SUPPLIED RECORDS section start
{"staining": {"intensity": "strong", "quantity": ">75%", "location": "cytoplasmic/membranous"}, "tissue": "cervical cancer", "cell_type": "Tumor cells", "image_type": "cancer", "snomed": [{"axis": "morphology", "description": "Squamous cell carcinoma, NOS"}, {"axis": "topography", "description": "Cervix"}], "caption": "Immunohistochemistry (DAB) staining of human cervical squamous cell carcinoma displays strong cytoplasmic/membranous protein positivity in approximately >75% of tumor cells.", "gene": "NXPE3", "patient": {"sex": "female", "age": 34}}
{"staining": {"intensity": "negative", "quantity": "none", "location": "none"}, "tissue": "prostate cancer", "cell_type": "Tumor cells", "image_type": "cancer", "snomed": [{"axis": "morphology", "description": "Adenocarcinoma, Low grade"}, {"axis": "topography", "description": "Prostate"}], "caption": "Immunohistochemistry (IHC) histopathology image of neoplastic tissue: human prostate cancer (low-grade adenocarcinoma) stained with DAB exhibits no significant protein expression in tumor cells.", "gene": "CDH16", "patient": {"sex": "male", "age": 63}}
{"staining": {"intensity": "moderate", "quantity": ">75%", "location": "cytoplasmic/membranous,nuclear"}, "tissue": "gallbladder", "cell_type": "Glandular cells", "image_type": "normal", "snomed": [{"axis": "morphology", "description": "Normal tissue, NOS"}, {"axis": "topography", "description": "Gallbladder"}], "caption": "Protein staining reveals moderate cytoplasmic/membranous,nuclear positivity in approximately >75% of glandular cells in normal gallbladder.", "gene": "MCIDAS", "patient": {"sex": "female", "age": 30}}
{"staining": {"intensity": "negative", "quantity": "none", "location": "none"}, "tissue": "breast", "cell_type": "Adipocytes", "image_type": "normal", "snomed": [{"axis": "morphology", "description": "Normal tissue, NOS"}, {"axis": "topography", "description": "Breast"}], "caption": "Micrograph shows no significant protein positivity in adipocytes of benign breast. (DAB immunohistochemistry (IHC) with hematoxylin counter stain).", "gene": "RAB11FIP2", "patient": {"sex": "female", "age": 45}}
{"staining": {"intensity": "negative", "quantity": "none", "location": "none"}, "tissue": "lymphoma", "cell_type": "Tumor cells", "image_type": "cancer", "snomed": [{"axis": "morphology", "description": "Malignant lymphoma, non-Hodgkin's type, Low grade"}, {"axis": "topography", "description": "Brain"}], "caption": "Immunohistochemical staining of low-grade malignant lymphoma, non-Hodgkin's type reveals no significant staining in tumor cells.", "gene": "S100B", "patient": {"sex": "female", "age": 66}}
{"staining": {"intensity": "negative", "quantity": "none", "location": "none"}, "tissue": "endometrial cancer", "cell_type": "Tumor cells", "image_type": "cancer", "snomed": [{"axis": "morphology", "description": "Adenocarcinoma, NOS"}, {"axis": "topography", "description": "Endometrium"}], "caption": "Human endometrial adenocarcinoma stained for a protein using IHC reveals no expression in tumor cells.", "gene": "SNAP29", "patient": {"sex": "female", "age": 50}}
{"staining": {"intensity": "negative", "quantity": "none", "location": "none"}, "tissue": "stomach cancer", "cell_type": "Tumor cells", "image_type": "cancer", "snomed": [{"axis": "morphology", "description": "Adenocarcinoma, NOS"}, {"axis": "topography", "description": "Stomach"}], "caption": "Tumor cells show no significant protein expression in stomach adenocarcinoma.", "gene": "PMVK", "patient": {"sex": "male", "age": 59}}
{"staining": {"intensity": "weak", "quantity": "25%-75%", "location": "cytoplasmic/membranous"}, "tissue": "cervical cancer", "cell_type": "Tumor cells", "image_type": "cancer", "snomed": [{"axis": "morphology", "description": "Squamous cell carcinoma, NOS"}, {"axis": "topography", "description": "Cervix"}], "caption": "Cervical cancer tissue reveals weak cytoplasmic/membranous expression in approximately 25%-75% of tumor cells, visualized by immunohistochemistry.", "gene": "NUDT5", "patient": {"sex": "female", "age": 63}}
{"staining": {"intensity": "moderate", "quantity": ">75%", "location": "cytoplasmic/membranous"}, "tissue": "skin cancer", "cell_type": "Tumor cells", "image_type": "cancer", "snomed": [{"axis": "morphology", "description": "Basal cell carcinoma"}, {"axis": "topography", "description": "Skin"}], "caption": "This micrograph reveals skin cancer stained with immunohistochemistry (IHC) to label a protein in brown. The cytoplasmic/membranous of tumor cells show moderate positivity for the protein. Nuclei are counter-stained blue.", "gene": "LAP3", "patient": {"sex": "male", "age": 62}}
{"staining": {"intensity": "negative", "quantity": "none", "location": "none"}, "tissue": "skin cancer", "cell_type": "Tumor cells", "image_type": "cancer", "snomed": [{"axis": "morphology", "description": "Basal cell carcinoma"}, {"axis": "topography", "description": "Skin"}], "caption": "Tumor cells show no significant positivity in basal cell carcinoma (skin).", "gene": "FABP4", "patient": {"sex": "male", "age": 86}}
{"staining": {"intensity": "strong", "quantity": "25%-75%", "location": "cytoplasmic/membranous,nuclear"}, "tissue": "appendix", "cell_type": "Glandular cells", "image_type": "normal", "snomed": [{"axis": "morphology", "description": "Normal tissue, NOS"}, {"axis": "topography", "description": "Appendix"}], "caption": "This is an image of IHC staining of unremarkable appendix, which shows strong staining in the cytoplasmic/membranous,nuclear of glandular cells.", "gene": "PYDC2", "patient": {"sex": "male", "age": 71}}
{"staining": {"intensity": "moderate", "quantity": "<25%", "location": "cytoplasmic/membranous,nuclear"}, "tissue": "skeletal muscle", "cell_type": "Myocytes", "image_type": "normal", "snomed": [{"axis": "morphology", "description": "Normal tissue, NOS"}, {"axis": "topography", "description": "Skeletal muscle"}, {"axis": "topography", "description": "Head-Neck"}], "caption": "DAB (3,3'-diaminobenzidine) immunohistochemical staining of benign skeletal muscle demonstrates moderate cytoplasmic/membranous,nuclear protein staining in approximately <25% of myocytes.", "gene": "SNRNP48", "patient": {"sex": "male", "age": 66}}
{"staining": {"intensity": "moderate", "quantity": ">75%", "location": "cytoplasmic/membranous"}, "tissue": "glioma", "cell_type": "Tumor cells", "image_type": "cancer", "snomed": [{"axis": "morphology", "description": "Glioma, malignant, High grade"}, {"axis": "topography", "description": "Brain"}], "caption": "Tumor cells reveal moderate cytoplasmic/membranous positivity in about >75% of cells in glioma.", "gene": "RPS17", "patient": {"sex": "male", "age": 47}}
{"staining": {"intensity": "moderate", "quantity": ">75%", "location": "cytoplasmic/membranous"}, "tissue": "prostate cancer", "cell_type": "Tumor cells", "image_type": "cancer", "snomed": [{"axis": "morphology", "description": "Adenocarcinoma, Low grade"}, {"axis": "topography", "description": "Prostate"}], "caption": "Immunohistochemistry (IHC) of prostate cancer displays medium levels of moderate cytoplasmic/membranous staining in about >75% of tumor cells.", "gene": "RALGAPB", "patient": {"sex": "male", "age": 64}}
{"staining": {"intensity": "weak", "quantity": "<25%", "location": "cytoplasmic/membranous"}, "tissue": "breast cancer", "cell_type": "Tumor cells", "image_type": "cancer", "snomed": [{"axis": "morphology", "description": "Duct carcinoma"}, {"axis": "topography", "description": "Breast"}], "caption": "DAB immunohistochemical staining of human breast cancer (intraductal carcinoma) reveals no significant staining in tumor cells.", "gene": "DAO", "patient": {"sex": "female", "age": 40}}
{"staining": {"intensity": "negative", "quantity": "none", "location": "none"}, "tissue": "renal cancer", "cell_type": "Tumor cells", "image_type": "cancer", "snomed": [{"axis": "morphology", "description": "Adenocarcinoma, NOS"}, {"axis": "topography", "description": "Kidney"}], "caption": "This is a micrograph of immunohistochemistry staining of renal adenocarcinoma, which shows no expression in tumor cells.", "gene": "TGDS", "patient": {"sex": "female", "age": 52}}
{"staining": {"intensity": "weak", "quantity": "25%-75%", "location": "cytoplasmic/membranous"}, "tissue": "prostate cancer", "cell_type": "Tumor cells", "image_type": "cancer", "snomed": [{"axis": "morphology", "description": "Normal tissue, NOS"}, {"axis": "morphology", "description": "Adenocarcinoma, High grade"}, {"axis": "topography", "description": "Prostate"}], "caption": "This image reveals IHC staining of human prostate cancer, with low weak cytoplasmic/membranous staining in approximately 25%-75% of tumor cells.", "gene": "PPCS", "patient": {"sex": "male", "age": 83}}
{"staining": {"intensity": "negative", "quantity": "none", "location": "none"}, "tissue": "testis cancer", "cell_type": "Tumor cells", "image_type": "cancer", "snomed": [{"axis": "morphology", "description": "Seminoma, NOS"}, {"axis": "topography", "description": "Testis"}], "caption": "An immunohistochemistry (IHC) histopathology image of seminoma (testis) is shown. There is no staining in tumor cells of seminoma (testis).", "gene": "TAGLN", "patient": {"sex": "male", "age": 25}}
SUPPLIED RECORDS section end
> EXERCISE:
Restate the line containing "image reveals IHC" and every remaining line of the records word for word. Add nothing.

> TASK RESULT:
{"staining": {"intensity": "weak", "quantity": "25%-75%", "location": "cytoplasmic/membranous"}, "tissue": "prostate cancer", "cell_type": "Tumor cells", "image_type": "cancer", "snomed": [{"axis": "morphology", "description": "Normal tissue, NOS"}, {"axis": "morphology", "description": "Adenocarcinoma, High grade"}, {"axis": "topography", "description": "Prostate"}], "caption": "This image reveals IHC staining of human prostate cancer, with low weak cytoplasmic/membranous staining in approximately 25%-75% of tumor cells.", "gene": "PPCS", "patient": {"sex": "male", "age": 83}}
{"staining": {"intensity": "negative", "quantity": "none", "location": "none"}, "tissue": "testis cancer", "cell_type": "Tumor cells", "image_type": "cancer", "snomed": [{"axis": "morphology", "description": "Seminoma, NOS"}, {"axis": "topography", "description": "Testis"}], "caption": "An immunohistochemistry (IHC) histopathology image of seminoma (testis) is shown. There is no staining in tumor cells of seminoma (testis).", "gene": "TAGLN", "patient": {"sex": "male", "age": 25}}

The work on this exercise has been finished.